Ferguson is especially delighted with some of the more “mundane” day-to-day items that the nurses thoughtfully placed in the collection.

“We have a radio from one of the nurse’s residence room, and her alarm clock as well.  A lot of people are really interested in the really old, the really early, but then here we have something from the 1950’s, 1960’s,” Ferguson said.

“One of the other really great artifacts that we got from the 1950s was the bicycle that the nurses were using to ride back and forth for their duties. ”

There are also graduation pins from various years.  The pins are engraved on the reverse with the nurse’s names and dates, which provides another opportunity to add to the collection by looking into the history of the person the pin is connected to.
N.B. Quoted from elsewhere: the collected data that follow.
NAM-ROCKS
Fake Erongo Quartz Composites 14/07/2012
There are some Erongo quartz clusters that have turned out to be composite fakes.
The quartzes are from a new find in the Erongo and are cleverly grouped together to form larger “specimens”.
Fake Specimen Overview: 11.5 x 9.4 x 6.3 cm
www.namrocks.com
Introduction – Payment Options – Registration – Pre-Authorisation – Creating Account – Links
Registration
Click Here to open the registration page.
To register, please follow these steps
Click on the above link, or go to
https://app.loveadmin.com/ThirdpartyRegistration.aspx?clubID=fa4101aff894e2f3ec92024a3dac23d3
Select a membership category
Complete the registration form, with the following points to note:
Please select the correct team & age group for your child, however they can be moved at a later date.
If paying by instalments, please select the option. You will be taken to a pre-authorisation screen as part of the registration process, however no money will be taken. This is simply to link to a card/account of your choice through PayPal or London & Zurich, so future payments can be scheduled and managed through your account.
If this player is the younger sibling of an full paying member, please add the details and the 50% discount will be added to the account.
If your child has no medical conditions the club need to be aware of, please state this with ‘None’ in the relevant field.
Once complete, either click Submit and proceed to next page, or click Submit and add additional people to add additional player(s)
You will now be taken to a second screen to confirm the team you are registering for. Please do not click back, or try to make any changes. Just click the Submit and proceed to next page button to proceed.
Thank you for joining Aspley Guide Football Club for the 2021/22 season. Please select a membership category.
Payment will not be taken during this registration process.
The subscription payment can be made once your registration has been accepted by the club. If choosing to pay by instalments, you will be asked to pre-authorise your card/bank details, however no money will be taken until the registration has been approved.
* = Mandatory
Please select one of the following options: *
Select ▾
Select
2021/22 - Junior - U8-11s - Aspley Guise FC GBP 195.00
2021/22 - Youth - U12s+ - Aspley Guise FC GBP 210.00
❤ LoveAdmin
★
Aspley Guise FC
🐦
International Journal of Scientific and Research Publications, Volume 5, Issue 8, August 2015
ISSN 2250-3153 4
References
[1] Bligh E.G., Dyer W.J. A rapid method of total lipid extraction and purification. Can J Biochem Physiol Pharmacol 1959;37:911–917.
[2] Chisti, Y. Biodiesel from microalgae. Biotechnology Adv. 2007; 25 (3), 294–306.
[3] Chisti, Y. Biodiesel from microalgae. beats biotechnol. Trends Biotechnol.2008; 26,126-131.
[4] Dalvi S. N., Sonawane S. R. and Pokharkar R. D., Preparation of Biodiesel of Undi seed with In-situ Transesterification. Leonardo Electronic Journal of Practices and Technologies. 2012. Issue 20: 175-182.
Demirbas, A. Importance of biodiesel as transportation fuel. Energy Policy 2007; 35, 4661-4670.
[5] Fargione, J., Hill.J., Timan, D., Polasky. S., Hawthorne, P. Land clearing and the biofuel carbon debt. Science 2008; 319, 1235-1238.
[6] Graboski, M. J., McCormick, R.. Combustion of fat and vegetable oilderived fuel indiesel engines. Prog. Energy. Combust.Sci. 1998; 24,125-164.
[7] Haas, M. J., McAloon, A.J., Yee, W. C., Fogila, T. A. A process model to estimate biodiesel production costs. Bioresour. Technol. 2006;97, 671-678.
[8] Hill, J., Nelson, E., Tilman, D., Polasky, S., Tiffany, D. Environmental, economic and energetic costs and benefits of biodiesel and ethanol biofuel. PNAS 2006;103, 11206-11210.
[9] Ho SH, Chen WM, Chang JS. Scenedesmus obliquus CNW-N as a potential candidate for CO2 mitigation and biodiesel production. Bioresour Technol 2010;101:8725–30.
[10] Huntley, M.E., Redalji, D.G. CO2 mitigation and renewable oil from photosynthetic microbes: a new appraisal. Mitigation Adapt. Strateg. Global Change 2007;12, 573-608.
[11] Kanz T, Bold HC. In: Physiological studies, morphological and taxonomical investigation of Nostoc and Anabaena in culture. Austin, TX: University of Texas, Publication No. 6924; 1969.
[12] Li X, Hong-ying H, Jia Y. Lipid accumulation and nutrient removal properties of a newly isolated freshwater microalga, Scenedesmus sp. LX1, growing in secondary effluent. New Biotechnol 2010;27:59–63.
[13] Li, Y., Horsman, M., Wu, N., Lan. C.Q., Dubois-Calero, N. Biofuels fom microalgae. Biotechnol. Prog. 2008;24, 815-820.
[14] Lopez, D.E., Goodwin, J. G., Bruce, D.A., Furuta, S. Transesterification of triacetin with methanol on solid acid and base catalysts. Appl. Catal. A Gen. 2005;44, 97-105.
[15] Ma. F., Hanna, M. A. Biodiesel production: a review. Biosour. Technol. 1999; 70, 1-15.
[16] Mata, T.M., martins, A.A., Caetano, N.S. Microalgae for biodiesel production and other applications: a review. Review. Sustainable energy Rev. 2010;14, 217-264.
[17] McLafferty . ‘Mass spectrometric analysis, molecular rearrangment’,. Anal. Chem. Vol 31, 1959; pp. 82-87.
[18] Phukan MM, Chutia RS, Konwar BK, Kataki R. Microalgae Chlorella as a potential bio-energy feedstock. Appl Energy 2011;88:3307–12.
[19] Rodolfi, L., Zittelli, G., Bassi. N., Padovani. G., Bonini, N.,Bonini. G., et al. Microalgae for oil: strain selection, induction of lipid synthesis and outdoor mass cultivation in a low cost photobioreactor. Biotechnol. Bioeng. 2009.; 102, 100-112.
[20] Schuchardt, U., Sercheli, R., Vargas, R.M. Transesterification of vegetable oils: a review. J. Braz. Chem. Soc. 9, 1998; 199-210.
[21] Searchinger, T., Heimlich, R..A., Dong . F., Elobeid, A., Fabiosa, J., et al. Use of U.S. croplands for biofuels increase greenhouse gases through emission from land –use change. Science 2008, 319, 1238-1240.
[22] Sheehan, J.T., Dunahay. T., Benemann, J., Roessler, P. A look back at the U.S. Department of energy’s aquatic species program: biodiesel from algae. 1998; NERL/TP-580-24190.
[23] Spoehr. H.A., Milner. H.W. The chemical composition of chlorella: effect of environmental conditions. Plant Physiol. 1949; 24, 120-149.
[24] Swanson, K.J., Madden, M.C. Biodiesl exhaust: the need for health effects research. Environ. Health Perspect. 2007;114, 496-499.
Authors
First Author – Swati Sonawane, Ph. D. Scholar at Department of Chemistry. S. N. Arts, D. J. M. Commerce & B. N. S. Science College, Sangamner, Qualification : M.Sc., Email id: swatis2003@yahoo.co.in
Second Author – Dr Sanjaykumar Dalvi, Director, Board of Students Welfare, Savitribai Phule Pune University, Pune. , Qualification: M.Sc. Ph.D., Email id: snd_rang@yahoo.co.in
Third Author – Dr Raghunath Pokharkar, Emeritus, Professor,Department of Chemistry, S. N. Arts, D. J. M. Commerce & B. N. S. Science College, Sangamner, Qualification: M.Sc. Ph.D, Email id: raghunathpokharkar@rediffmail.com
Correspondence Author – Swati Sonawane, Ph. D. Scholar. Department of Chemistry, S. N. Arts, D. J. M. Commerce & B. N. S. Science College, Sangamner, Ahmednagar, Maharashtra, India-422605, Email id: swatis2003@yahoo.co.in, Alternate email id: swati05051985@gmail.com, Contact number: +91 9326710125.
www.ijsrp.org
Of course, there are medical items in the collection too.  Ferguson points to the stethoscope, the reflex hammer, and what he calls “the listening tube,” a fetal listening scope, made of wood, to monitor their expectant mothers.

Opened in 1890, the Royal Jubilee School of Nursing graduated more than 3,200 nurses, before closing in 1982 when nursing programs moved to colleges and universities.

“Their legacy is still with us” says Ferguson.  “And that they [collected all this memorabilia], and then wanted to find a home for it, is magnificent.  There were more than 35 boxes. There was also an oral history collection that went to the BC Archives.”

The collection is currently unprocessed, but in time, it will be added to the Museum database, and eventually made available online to the public.